*** Data to process Section Begins ***
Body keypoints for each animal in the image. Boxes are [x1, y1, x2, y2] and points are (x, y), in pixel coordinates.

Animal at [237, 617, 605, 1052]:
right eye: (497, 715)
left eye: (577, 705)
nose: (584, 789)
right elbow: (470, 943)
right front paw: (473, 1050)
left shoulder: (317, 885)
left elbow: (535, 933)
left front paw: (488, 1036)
*** Data to process Section Ends ***
*** Data to process Section Begins ***
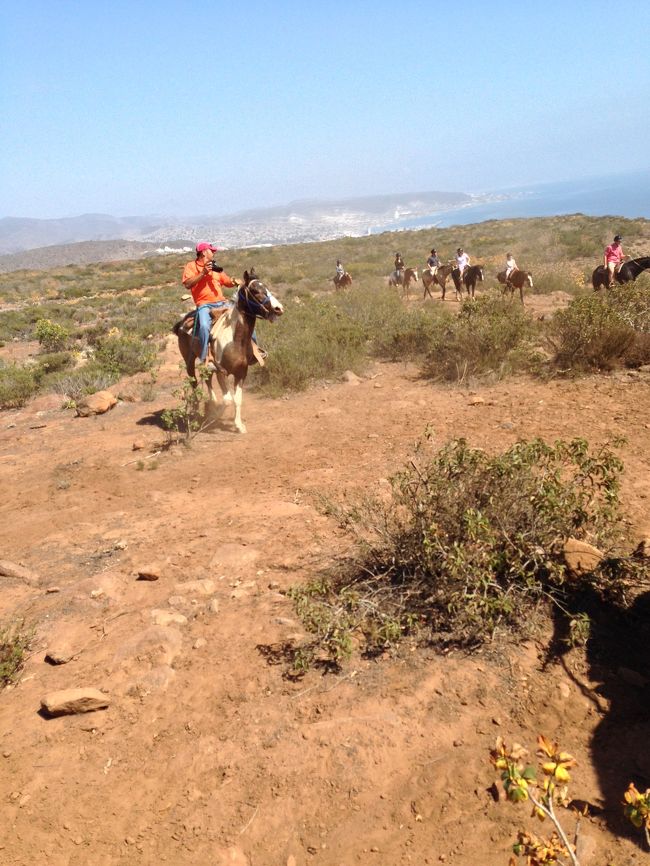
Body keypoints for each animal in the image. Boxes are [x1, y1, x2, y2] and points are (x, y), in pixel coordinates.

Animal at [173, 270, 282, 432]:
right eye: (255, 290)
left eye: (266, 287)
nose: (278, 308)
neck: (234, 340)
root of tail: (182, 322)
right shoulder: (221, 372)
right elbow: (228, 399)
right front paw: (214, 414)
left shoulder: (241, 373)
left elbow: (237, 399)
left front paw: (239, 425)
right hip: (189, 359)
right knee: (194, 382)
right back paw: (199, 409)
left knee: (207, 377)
*** Data to process Section Ends ***
*** Data to process Section Begins ***
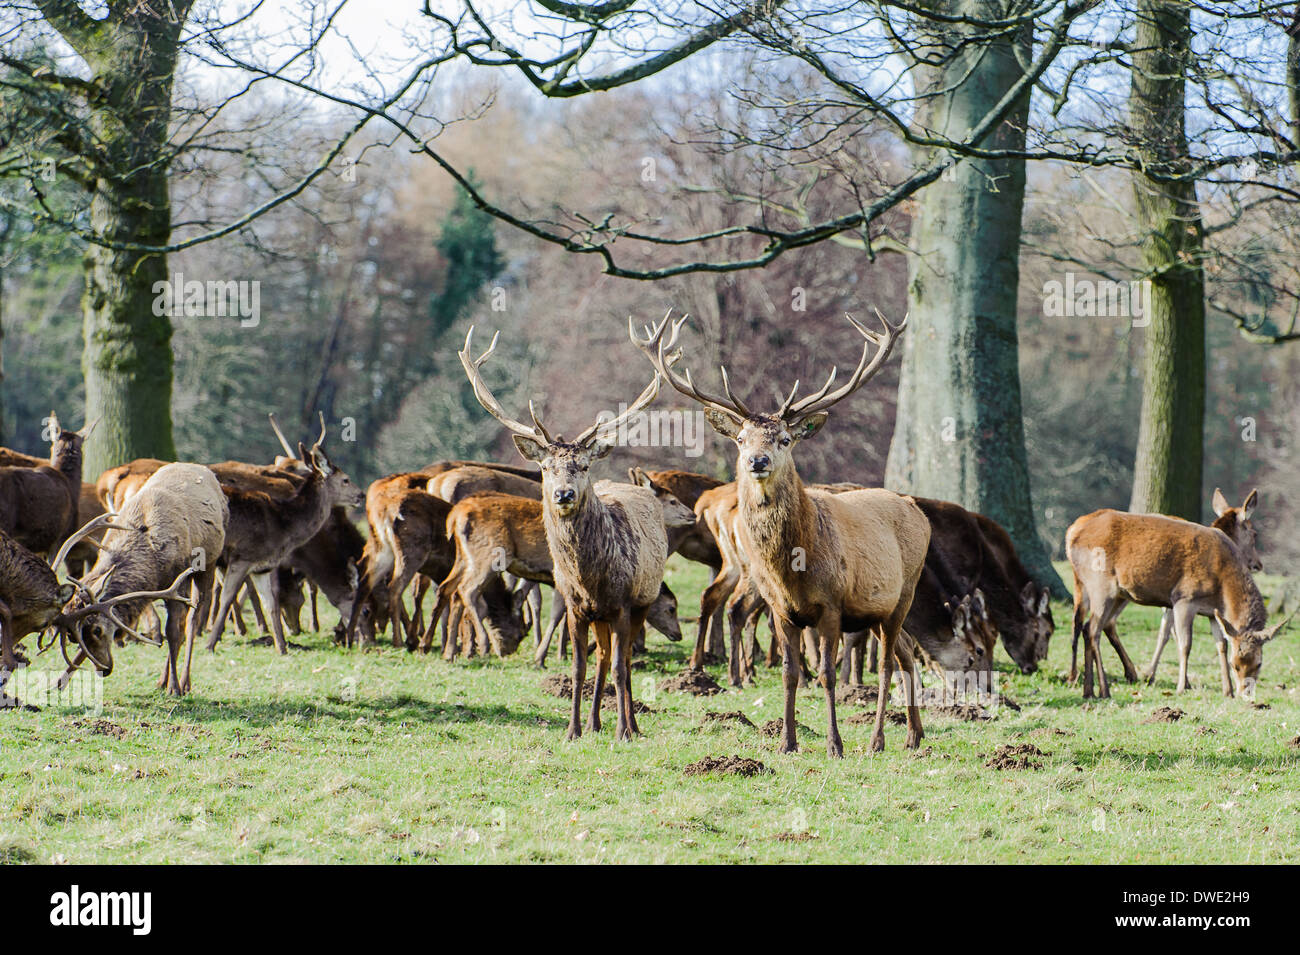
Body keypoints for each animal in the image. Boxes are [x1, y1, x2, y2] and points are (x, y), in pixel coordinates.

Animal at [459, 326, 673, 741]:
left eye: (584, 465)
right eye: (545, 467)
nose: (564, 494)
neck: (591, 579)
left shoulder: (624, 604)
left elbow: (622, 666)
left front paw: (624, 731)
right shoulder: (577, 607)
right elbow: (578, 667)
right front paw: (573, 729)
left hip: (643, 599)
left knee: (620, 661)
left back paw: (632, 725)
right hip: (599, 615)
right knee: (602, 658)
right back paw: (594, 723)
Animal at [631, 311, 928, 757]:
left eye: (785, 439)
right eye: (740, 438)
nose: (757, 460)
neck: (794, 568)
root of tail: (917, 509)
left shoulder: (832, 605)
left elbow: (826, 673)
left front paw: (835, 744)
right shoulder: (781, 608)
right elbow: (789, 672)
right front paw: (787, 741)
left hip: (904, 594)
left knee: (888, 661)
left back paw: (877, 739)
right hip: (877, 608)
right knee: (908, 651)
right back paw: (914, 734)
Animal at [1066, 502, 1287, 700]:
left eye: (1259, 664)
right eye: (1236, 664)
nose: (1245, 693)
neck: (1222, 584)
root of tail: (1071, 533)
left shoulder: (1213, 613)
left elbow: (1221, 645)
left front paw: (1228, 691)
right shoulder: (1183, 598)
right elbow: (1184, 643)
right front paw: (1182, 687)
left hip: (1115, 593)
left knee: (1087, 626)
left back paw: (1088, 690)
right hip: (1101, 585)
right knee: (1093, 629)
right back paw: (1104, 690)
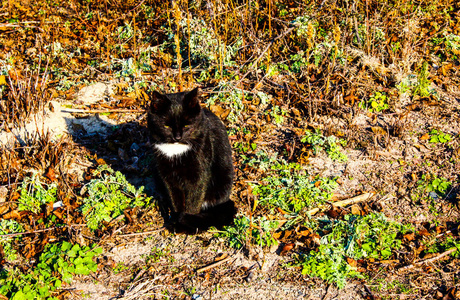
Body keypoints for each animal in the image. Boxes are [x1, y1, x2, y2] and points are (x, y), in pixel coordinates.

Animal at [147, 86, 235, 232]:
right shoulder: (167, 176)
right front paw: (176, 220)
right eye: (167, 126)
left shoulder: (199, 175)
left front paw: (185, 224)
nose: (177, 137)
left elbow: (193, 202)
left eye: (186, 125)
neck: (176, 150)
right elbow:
*** Data to process Section Ends ***
Print an exact copy of the lines above, from the one containing "left hip: (1115, 593)" through the one containing "neck: (176, 150)", and leave out the pictures.

### Solved exercise
left hip: (1115, 593)
left knee: (1087, 626)
left back paw: (1088, 690)
right hip: (1101, 585)
right knee: (1093, 629)
right back paw: (1104, 690)
Body keypoints for each animal in the image. Boxes are [x1, y1, x2, y2] and points are (x, y), in pixel coordinates.

Animal at [147, 86, 235, 232]:
right shoulder: (167, 176)
right front paw: (176, 220)
right eye: (167, 126)
left shoulder: (199, 175)
left front paw: (185, 224)
nose: (177, 137)
left elbow: (193, 202)
left eye: (186, 125)
neck: (176, 150)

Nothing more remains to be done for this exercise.